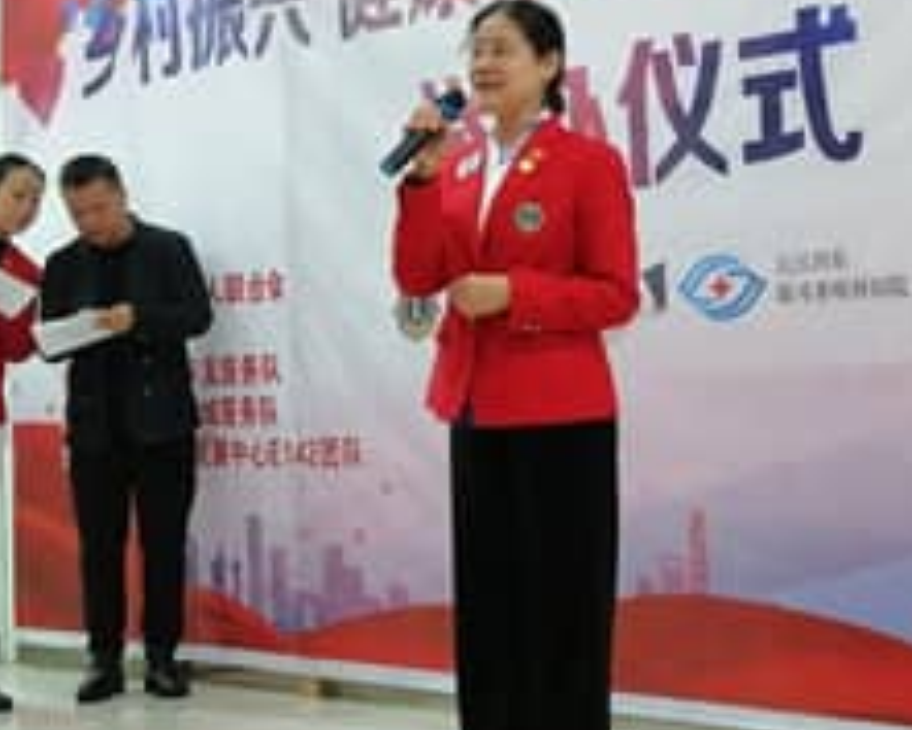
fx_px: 1809
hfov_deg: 27.8
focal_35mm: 67
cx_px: 706
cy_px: 289
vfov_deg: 22.8
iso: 320
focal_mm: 3.6
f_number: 1.8
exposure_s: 1/33.3
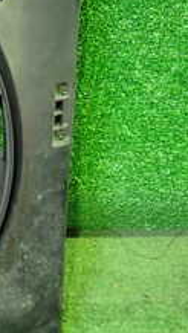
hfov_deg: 11.9
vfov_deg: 23.6
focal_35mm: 90
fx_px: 796
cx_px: -203
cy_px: 130
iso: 800
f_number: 2.3
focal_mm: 5.4
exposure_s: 1/25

====

__PROBLEM REQUIREMENTS__. Go back to the line that contains "exposure_s: 1/33.3" and copy it, along with each line after it through the end of the listing above, exactly and without pictures.

__OUTPUT BELOW__.
exposure_s: 1/33.3
hfov_deg: 11.9
vfov_deg: 23.6
focal_35mm: 90
fx_px: 796
cx_px: -203
cy_px: 130
iso: 800
f_number: 2.3
focal_mm: 5.4
exposure_s: 1/25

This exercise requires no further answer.